===== The data =====

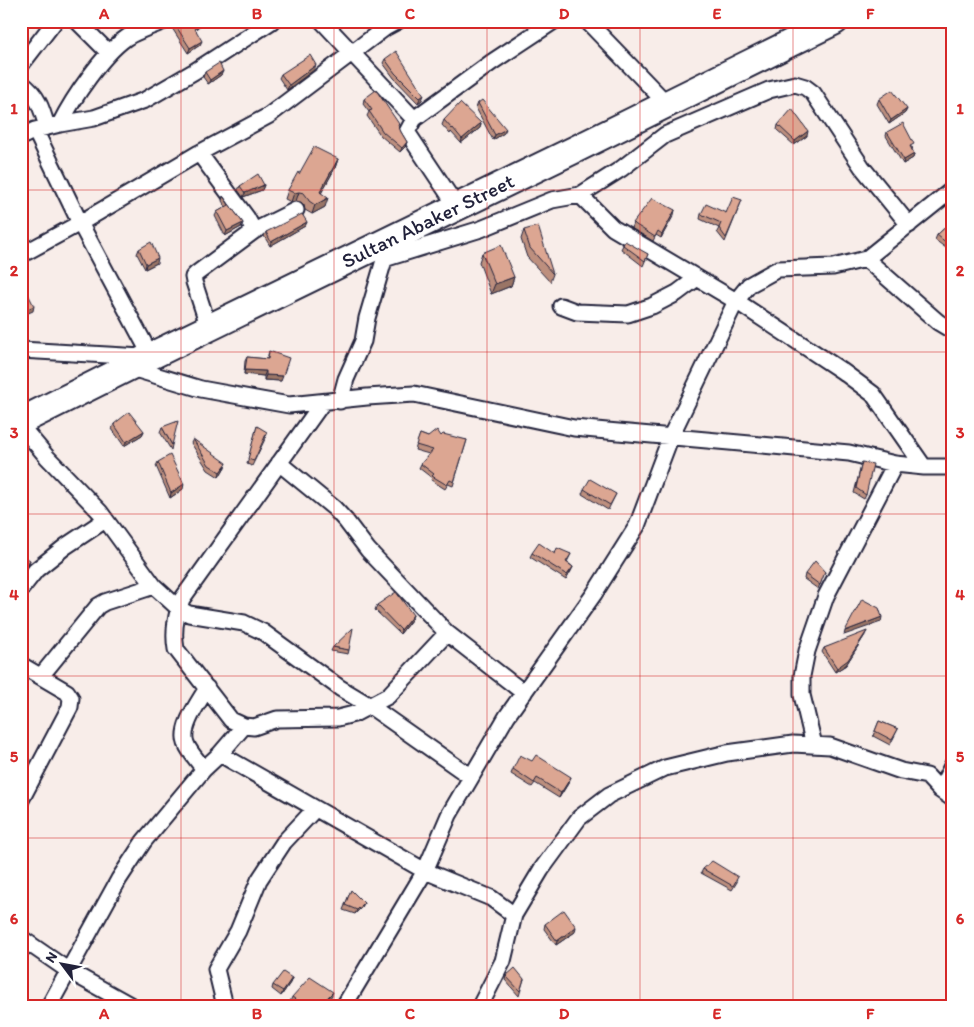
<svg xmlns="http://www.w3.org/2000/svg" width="974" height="1027" font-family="Itim,sans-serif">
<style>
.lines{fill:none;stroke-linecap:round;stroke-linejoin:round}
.street-casing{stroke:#22223b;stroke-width:19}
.highway-casing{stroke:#22223b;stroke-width:30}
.street{stroke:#fff;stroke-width:15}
.highway{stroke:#fff;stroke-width:26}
.wall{fill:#bd8f7e;stroke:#22223b}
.shaded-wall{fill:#9a7466;stroke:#22223b}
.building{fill:#dca692;stroke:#22223b}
.grid{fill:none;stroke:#d62828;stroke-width:1;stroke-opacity:0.55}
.labels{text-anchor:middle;stroke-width:4;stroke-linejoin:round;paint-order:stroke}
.street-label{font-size:21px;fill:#22223b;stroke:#fff}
.neatline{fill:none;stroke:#d62828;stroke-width:2}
.grid-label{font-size:16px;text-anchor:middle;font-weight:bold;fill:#d62828}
</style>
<rect width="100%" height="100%" fill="#f8ede9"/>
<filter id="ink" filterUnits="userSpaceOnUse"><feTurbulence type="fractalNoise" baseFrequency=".02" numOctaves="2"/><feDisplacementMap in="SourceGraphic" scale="10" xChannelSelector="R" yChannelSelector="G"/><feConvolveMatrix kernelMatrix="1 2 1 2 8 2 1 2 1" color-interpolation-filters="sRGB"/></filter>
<g filter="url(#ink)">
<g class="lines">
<defs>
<path id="street" d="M77,21L108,52
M322,21L414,119
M587,21L667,104
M21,65L55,21
M21,83C38,95 42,109 47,127
M60,124C73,98 102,55 126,38C136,31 152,26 165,21
M35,130L80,223L151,356
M21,137L35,130L60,124L94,118L145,100L195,71L272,21
M199,153L247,218L254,231
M580,195L613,228L736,301L842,371L873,394L924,467
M457,207L407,132L414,119L492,62L554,21
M21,255L80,223L199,153L268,116L385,28L398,21
M384,259L481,229L552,200L580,195L621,169L665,135L769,90L795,84L805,87L813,93L862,167L909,225
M866,259L938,322L953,331
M561,306L577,312L628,314L652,306L677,293L697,278
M209,328L194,282L193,277L196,274L254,231L296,210
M21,350L142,357
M128,367L201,389L289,405L367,397L414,394L574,428L849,453L895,464L924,467H953
M340,401L346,379L363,341L367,318L387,250
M323,402L182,599C176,614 173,633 176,649L231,720L244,726L254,727L277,719L338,718L354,714L388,696L447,633
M21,426L47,457L100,512L154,586L178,608L189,614L244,623L263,632L340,688L370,706L471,777
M279,463L334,508L346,521L368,550L447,633L524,693
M21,589L36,570L66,546L105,520
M21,665L67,692L71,698L70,707L21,800
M41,676L98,606L105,602L154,586
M814,745L802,695V676L807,651L826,596L895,464
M220,754L425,871L491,898L514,915
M204,769C198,761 189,752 186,743C180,727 199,702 207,688
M940,790L953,764
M21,938L69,971L132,1006
M49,1006L119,879L144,841L204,769L220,754L244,726
M225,1006L216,969L238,931L259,880L284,842L315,809
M344,1006L425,871L449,815L507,716L594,594L637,526L671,436L736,301L749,285L778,269L833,267L866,259L953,189
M480,1006L503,961L514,915L541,870L579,818L609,795L665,768L727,753L793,744L830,746L901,771L927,776L940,790L953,799"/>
<path id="highway" d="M21,421L151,356L576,149L835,21"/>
</defs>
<use href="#street" class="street-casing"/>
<use href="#highway" class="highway-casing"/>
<use href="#street" class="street"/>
<use href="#highway" class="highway"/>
</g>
<path class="wall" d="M203,21L202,24L195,29L200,45L188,53L172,28L174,23Z
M385,59L422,100L418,103L394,78L383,63Z
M314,70L287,90L279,78L281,74Z
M223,71L221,75L208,84L203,77L205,72Z
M364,99L398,126L401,132L407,142L405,147L400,152L381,136L367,116L369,112L363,104Z
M879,99L907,109L905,113L889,124L877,104Z
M478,103L504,133L493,140L476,108Z
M444,120L481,123L480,128L461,143L451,132L450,134L442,125Z
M778,125L807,136L794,145L777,130Z
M887,132L913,148L912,149L914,154L913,158L903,164L886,136Z
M338,159L335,168L321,193L325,207L312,214L305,210L304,205L301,202L296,201L291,202L285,199L288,190L299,174Z
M264,185L262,190L243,197L238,190L240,186Z
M223,196L243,223L241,227L225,236L215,216L217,212L226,207L222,201Z
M742,200L725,242L717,232L719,228L700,219L701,214L726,213Z
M675,210L661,238L656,235L653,241L631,228L633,223Z
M953,210V240L946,248L935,240L937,235L952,221L948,218L950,213Z
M307,222L305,226L270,246L264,236L266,232Z
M524,230L553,274L550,282L527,257L521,239Z
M623,245L648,254L643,266L621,249Z
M139,249L157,263L145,269L137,254Z
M482,253L514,277L511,286L491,294L479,262Z
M269,351L281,381L264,380V376L244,374L245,361L247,357L267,359Z
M114,424L144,431L142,435L124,446L112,429Z
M257,426L266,437L252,466L247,464Z
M162,427L172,445L171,450L160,432Z
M420,434L428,437L441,436L467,440L453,486L448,484L445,489L431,480L432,478L419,468L421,464L429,454L415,450Z
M193,439L225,467L219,477L208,470L191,443Z
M158,462L183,489L170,498L156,466Z
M862,462L866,495L864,499L854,493Z
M584,489L616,494L608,510L582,494Z
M532,553L571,554L567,562L573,567L571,571L566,580L530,557Z
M825,572L818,589L804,579L805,574Z
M377,605L413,615L411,620L400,634L375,610Z
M865,635L846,665L835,672L822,652L824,648Z
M333,647L349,650L348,654L331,651Z
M879,721L898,729L890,745L873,736Z
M513,769L569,782L559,798L535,783L532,787L511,774Z
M703,869L737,882L732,890L701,873Z
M351,890L364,903L362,907L355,914L343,910Z
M545,924L575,932L556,945L544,929Z
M506,976L524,979L519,996L505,980Z
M292,978L290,983L281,996L272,989L273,985Z
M292,997H331L322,1006H296L290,1002Z"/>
<path class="shaded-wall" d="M201,21H203L202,24L192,32L194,27Z
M202,41L200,45L188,53L190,48Z
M316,65L314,70L287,90L289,85Z
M223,71L221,75L208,84L210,80Z
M424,95L422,100L418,103L420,98Z
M907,109L905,113L889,124L891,120Z
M481,123L480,128L461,143L462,139Z
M506,129L504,133L493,140L495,135Z
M808,131L807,136L794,145L795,141Z
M407,142L405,147L400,152L402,148Z
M914,154L913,158L903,164L904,160Z
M338,159L335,168L317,201L320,192Z
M264,185L262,190L243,197L245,193Z
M299,192L296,201L291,202L294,193Z
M328,198L325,207L312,214L315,205Z
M675,210L674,215L661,238L662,234Z
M307,222L305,226L270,246L271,242Z
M243,223L241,227L225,236L227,231Z
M953,238V240L946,248L948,244Z
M158,258L157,263L145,269L146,264Z
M514,277L511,286L491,294L495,284Z
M34,306L33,311L21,316V312Z
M245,370L266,371L264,376L244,374Z
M266,375L283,376L281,381L264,380Z
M144,431L142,435L124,446L126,442Z
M227,463L225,467L219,477L220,472Z
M184,484L183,489L170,498L171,493Z
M30,560L29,564L21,574V572Z
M573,567L571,571L566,580L567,575Z
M413,615L411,620L400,634L401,630Z
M882,617L881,622L844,635L845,631Z
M867,631L865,635L846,665L835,672L837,668Z
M571,777L569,782L559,798L561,793Z
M364,903L362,907L355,914L357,910Z
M576,927L575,932L556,945L557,941Z
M292,978L290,983L281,996L283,991Z
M333,992L331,997L322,1006H319Z"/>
<path class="building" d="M176,21H201L194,27L202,41L190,48L174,23Z
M396,51L424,95L420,98L395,73L385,59Z
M310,55L316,65L289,85L281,74Z
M219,63L223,71L210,80L205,72Z
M376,90L399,124L398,125L401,132L407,142L402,148L383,132L369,111L372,110L364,99Z
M892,90L907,109L891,120L879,99Z
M482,100L506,129L495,135L478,103Z
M460,103L481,123L462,139L453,128L452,129L444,120Z
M792,109L808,131L795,141L778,125Z
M903,123L914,144L910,146L914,154L904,160L887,132Z
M314,147L338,159L320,192L328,198L315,205L309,201L307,197L304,193L299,192L294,193L288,190L298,172L299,174Z
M258,174L264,185L245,193L240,186Z
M223,196L243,223L227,231L217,212L229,205Z
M733,197L742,200L726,238L719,228L721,223L701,214L706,204L726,213Z
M652,198L675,210L662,234L658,231L655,237L633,223Z
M302,214L307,222L271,242L266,232Z
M953,220V238L948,244L937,235Z
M538,226L553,274L530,248L524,230Z
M625,241L648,254L645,261L623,245Z
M151,242L158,258L146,264L139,249Z
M501,245L514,277L495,284L482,253Z
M21,280L34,306L21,312Z
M269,351L289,358L283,376L266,375V371L245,370L247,357L268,359Z
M129,412L144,431L126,442L114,424Z
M178,421L172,445L162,427Z
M257,426L267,432L254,461L248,459Z
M437,430L441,436L443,434L467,440L454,482L450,480L447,485L432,476L434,474L421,464L433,450L416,445L420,434L428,437Z
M193,439L227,463L220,472L209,465Z
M170,455L184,484L171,493L158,462Z
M862,462L873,464L866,495L856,488Z
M590,479L616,494L610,505L584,489Z
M539,543L555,554L557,548L571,554L566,562L573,567L567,575L532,553Z
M21,554L30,560L21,572Z
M815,561L825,572L820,585L805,574Z
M396,592L413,615L401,630L377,605Z
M862,599L879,608L882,617L845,631Z
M353,628L349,650L333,647Z
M867,631L848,660L837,668L824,648Z
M879,721L898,729L892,740L875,731Z
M520,755L532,761L536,755L571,777L561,793L537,778L534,783L513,769Z
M712,861L738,877L733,886L703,869Z
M351,890L364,903L357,910L345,905Z
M564,910L576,927L557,941L545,924Z
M515,968L524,979L520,991L506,976Z
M283,972L292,978L283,991L273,985Z
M310,977L333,992L319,1006H305L292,997Z
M506,1000L514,1006H507L504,1002Z"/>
</g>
<path class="grid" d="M181,21V1006M334,21V1006M487,21V1006M640,21V1006M793,21V1006M21,190H953M21,352H953M21,514H953M21,676H953M21,838H953"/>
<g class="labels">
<g class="street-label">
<text transform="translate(428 221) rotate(-26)" y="7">Sultan Abaker Street</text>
</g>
</g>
<rect width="974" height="1027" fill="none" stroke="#fff" stroke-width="55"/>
<g transform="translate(62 964) rotate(302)" stroke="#ffffff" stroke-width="4" paint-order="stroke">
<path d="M0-4L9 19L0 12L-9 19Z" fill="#22223b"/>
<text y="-8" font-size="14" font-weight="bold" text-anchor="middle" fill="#22223b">N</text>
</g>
<rect x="28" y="28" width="918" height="972" class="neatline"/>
<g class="grid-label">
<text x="104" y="19">A</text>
<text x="257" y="19">B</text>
<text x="410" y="19">C</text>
<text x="564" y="19">D</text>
<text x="717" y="19">E</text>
<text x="870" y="19">F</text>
<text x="14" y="114">1</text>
<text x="960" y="114">1</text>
<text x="14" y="276">2</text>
<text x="960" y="276">2</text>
<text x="14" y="438">3</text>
<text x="960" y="438">3</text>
<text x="14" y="600">4</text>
<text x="960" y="600">4</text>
<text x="14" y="762">5</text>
<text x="960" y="762">5</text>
<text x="14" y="924">6</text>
<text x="960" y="924">6</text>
<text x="104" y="1019">A</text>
<text x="257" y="1019">B</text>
<text x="410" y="1019">C</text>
<text x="564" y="1019">D</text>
<text x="717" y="1019">E</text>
<text x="870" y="1019">F</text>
</g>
</svg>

=====

— Work to complete —
Determine how many lines above contain "filter" as a word or string. Give the number alone.

— Result —
2